## What is expected:
Please retype the data below line for line and leave out every picture.

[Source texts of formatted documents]
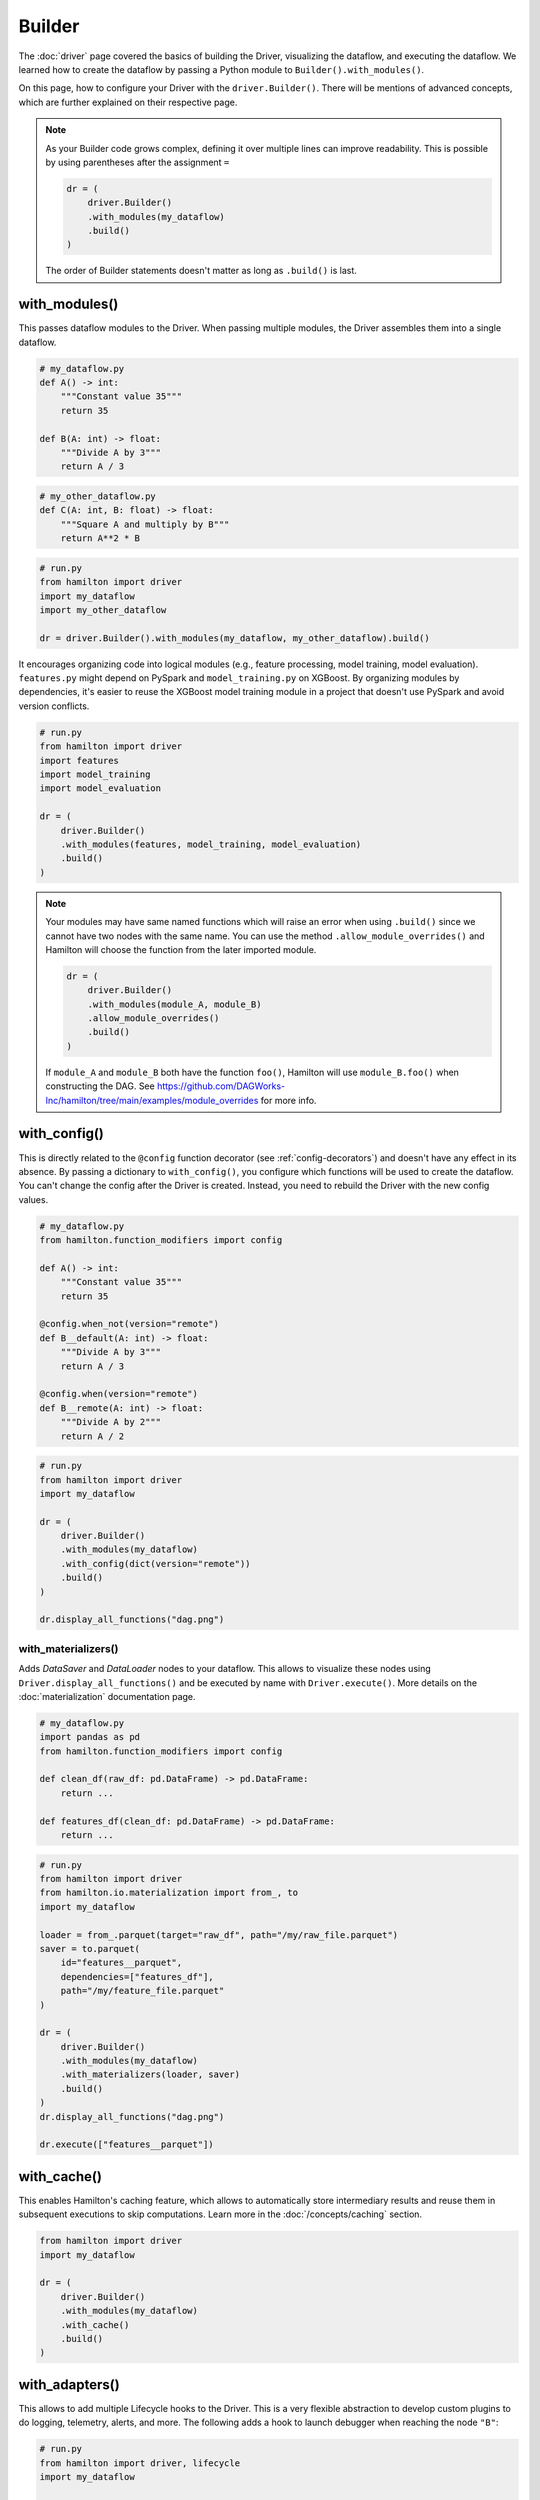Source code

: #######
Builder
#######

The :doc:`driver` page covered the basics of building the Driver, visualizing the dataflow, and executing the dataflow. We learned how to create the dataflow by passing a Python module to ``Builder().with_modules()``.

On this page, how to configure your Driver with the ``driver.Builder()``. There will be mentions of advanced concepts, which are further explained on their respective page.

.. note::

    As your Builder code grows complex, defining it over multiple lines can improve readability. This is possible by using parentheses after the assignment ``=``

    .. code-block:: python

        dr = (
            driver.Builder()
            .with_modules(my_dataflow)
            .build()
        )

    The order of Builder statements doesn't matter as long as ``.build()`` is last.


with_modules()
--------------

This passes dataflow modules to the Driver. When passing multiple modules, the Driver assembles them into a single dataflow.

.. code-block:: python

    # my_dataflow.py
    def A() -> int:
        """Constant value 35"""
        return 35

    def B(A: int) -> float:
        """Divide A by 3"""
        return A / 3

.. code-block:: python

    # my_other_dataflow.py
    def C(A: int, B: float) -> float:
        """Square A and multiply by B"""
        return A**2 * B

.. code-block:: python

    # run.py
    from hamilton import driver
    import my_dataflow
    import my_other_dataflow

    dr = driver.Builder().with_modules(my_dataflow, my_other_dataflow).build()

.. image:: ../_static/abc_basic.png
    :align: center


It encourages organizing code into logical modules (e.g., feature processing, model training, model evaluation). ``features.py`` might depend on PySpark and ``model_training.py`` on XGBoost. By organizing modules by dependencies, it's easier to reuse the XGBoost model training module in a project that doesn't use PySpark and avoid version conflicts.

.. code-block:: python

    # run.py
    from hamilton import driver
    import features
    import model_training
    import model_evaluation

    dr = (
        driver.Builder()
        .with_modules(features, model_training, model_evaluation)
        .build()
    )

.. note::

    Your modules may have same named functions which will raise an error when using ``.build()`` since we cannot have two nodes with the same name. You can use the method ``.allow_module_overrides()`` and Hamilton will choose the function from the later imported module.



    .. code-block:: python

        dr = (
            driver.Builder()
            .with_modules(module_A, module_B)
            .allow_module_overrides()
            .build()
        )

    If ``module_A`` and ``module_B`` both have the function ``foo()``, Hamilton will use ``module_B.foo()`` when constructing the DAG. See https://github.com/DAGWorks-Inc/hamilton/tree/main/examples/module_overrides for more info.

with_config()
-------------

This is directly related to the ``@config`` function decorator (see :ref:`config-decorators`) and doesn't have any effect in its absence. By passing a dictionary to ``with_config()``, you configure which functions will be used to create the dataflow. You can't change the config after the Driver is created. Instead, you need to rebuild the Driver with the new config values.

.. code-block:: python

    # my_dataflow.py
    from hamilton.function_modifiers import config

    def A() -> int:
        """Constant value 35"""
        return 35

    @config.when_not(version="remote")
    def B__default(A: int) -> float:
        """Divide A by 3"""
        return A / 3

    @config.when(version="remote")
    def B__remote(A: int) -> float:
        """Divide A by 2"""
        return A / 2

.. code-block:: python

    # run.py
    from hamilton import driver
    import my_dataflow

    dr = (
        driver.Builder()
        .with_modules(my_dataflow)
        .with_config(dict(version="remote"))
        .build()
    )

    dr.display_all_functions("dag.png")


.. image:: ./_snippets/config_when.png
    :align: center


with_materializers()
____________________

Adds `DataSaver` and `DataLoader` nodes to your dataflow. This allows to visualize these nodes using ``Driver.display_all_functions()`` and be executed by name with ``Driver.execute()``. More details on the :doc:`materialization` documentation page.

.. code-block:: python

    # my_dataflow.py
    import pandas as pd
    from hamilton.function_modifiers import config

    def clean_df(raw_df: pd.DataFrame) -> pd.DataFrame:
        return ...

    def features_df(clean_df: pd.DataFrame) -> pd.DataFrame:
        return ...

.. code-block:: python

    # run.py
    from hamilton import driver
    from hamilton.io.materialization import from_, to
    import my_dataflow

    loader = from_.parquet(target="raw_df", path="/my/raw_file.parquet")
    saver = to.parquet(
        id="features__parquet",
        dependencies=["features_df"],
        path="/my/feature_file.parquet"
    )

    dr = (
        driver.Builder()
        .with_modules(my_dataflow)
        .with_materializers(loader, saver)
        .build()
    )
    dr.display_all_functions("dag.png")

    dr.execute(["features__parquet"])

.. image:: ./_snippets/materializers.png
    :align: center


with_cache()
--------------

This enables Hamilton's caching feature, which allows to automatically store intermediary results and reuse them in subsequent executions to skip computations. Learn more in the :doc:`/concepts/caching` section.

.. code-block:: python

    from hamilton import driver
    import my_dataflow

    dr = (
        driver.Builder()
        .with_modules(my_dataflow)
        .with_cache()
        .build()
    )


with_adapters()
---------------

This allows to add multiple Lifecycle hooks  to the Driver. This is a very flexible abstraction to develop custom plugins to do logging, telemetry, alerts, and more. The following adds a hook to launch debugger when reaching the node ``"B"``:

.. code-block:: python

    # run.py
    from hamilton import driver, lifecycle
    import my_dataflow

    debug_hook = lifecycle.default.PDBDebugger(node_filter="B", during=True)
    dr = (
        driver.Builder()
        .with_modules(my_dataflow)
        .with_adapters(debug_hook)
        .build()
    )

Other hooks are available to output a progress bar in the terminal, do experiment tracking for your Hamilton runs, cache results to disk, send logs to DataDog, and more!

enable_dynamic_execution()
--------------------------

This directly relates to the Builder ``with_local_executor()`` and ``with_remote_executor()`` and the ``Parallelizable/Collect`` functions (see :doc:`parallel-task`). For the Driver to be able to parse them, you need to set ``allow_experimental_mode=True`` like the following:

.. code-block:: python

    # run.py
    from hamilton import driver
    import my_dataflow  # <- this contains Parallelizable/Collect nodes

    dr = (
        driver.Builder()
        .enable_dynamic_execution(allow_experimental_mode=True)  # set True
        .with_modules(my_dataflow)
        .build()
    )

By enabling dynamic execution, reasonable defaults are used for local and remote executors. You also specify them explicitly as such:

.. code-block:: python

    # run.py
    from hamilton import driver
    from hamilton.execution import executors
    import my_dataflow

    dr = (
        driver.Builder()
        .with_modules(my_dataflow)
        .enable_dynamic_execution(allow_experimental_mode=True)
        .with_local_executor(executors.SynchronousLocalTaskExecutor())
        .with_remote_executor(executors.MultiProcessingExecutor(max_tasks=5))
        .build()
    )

## Response area:
Source code

: #######
Builder
#######

The :doc:`driver` page covered the basics of building the Driver, visualizing the dataflow, and executing the dataflow. We learned how to create the dataflow by passing a Python module to ``Builder().with_modules()``.

On this page, how to configure your Driver with the ``driver.Builder()``. There will be mentions of advanced concepts, which are further explained on their respective page.

.. note::

    As your Builder code grows complex, defining it over multiple lines can improve readability. This is possible by using parentheses after the assignment ``=``

    .. code-block:: python

        dr = (
            driver.Builder()
            .with_modules(my_dataflow)
            .build()
        )

    The order of Builder statements doesn't matter as long as ``.build()`` is last.


with_modules()
--------------

This passes dataflow modules to the Driver. When passing multiple modules, the Driver assembles them into a single dataflow.

.. code-block:: python

    # my_dataflow.py
    def A() -> int:
        """Constant value 35"""
        return 35

    def B(A: int) -> float:
        """Divide A by 3"""
        return A / 3

.. code-block:: python

    # my_other_dataflow.py
    def C(A: int, B: float) -> float:
        """Square A and multiply by B"""
        return A**2 * B

.. code-block:: python

    # run.py
    from hamilton import driver
    import my_dataflow
    import my_other_dataflow

    dr = driver.Builder().with_modules(my_dataflow, my_other_dataflow).build()

.. image:: ../_static/abc_basic.png
    :align: center


It encourages organizing code into logical modules (e.g., feature processing, model training, model evaluation). ``features.py`` might depend on PySpark and ``model_training.py`` on XGBoost. By organizing modules by dependencies, it's easier to reuse the XGBoost model training module in a project that doesn't use PySpark and avoid version conflicts.

.. code-block:: python

    # run.py
    from hamilton import driver
    import features
    import model_training
    import model_evaluation

    dr = (
        driver.Builder()
        .with_modules(features, model_training, model_evaluation)
        .build()
    )

.. note::

    Your modules may have same named functions which will raise an error when using ``.build()`` since we cannot have two nodes with the same name. You can use the method ``.allow_module_overrides()`` and Hamilton will choose the function from the later imported module.



    .. code-block:: python

        dr = (
            driver.Builder()
            .with_modules(module_A, module_B)
            .allow_module_overrides()
            .build()
        )

    If ``module_A`` and ``module_B`` both have the function ``foo()``, Hamilton will use ``module_B.foo()`` when constructing the DAG. See https://github.com/DAGWorks-Inc/hamilton/tree/main/examples/module_overrides for more info.

with_config()
-------------

This is directly related to the ``@config`` function decorator (see :ref:`config-decorators`) and doesn't have any effect in its absence. By passing a dictionary to ``with_config()``, you configure which functions will be used to create the dataflow. You can't change the config after the Driver is created. Instead, you need to rebuild the Driver with the new config values.

.. code-block:: python

    # my_dataflow.py
    from hamilton.function_modifiers import config

    def A() -> int:
        """Constant value 35"""
        return 35

    @config.when_not(version="remote")
    def B__default(A: int) -> float:
        """Divide A by 3"""
        return A / 3

    @config.when(version="remote")
    def B__remote(A: int) -> float:
        """Divide A by 2"""
        return A / 2

.. code-block:: python

    # run.py
    from hamilton import driver
    import my_dataflow

    dr = (
        driver.Builder()
        .with_modules(my_dataflow)
        .with_config(dict(version="remote"))
        .build()
    )

    dr.display_all_functions("dag.png")


.. image:: ./_snippets/config_when.png
    :align: center


with_materializers()
____________________

Adds `DataSaver` and `DataLoader` nodes to your dataflow. This allows to visualize these nodes using ``Driver.display_all_functions()`` and be executed by name with ``Driver.execute()``. More details on the :doc:`materialization` documentation page.

.. code-block:: python

    # my_dataflow.py
    import pandas as pd
    from hamilton.function_modifiers import config

    def clean_df(raw_df: pd.DataFrame) -> pd.DataFrame:
        return ...

    def features_df(clean_df: pd.DataFrame) -> pd.DataFrame:
        return ...

.. code-block:: python

    # run.py
    from hamilton import driver
    from hamilton.io.materialization import from_, to
    import my_dataflow

    loader = from_.parquet(target="raw_df", path="/my/raw_file.parquet")
    saver = to.parquet(
        id="features__parquet",
        dependencies=["features_df"],
        path="/my/feature_file.parquet"
    )

    dr = (
        driver.Builder()
        .with_modules(my_dataflow)
        .with_materializers(loader, saver)
        .build()
    )
    dr.display_all_functions("dag.png")

    dr.execute(["features__parquet"])

.. image:: ./_snippets/materializers.png
    :align: center


with_cache()
--------------

This enables Hamilton's caching feature, which allows to automatically store intermediary results and reuse them in subsequent executions to skip computations. Learn more in the :doc:`/concepts/caching` section.

.. code-block:: python

    from hamilton import driver
    import my_dataflow

    dr = (
        driver.Builder()
        .with_modules(my_dataflow)
        .with_cache()
        .build()
    )


with_adapters()
---------------

This allows to add multiple Lifecycle hooks  to the Driver. This is a very flexible abstraction to develop custom plugins to do logging, telemetry, alerts, and more. The following adds a hook to launch debugger when reaching the node ``"B"``:

.. code-block:: python

    # run.py
    from hamilton import driver, lifecycle
    import my_dataflow

    debug_hook = lifecycle.default.PDBDebugger(node_filter="B", during=True)
    dr = (
        driver.Builder()
        .with_modules(my_dataflow)
        .with_adapters(debug_hook)
        .build()
    )

Other hooks are available to output a progress bar in the terminal, do experiment tracking for your Hamilton runs, cache results to disk, send logs to DataDog, and more!

enable_dynamic_execution()
--------------------------

This directly relates to the Builder ``with_local_executor()`` and ``with_remote_executor()`` and the ``Parallelizable/Collect`` functions (see :doc:`parallel-task`). For the Driver to be able to parse them, you need to set ``allow_experimental_mode=True`` like the following:

.. code-block:: python

    # run.py
    from hamilton import driver
    import my_dataflow  # <- this contains Parallelizable/Collect nodes

    dr = (
        driver.Builder()
        .enable_dynamic_execution(allow_experimental_mode=True)  # set True
        .with_modules(my_dataflow)
        .build()
    )

By enabling dynamic execution, reasonable defaults are used for local and remote executors. You also specify them explicitly as such:

.. code-block:: python

    # run.py
    from hamilton import driver
    from hamilton.execution import executors
    import my_dataflow

    dr = (
        driver.Builder()
        .with_modules(my_dataflow)
        .enable_dynamic_execution(allow_experimental_mode=True)
        .with_local_executor(executors.SynchronousLocalTaskExecutor())
        .with_remote_executor(executors.MultiProcessingExecutor(max_tasks=5))
        .build()
    )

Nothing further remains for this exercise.